* [Task to carry out]: For the data below, give again exactly the lines from the one containing "Koža, vlasy, nechty" through the one containing "Močové cesty a pohlavné orgány", both ends included, and no others.

* [Given information]:
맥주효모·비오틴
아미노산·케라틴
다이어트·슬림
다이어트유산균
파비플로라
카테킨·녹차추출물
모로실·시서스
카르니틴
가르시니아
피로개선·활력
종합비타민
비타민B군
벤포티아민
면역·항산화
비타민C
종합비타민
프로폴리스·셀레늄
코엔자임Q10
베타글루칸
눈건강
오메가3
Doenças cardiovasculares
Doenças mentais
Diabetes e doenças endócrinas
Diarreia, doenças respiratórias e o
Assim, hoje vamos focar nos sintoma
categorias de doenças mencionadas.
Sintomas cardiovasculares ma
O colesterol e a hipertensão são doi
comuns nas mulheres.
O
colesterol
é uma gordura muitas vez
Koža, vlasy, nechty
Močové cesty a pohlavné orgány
...
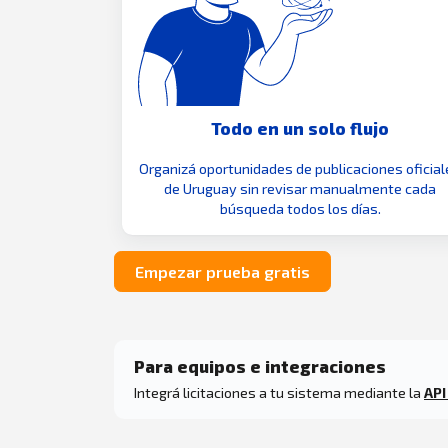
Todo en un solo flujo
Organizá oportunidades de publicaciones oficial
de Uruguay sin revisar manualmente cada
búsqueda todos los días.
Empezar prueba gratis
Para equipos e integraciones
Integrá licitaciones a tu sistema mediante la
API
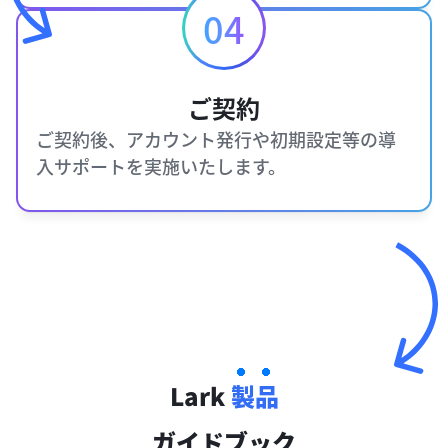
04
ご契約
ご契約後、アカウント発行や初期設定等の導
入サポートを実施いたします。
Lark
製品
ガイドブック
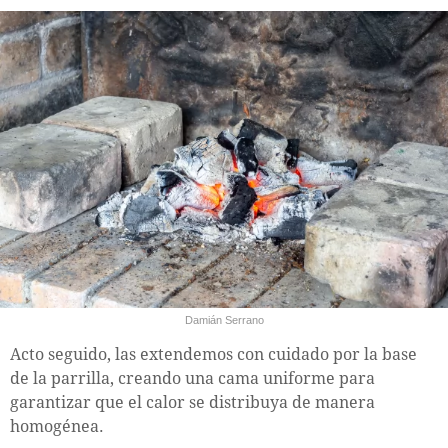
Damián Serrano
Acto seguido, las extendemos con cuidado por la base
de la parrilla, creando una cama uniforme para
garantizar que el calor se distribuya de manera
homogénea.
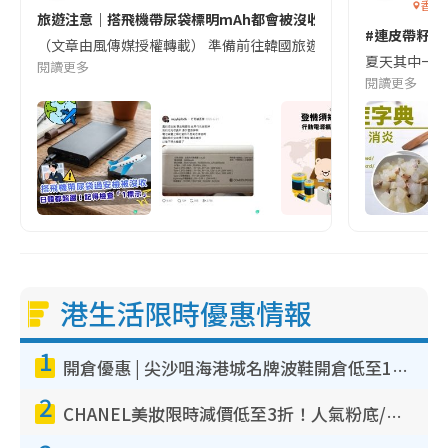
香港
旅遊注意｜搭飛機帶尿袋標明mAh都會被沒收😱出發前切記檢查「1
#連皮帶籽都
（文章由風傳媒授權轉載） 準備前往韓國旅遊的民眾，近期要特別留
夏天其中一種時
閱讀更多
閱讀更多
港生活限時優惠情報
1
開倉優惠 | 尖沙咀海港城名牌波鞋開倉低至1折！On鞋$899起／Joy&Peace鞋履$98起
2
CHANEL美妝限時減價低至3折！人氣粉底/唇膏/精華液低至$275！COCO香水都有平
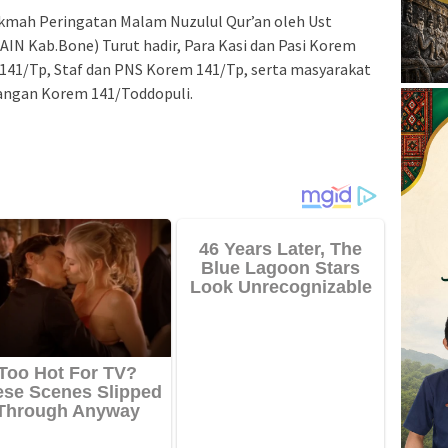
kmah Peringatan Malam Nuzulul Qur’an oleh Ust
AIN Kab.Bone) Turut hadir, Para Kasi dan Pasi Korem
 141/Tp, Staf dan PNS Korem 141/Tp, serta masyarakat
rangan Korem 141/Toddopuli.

* [Solution]:
Koža, vlasy, nechty
Močové cesty a pohlavné orgány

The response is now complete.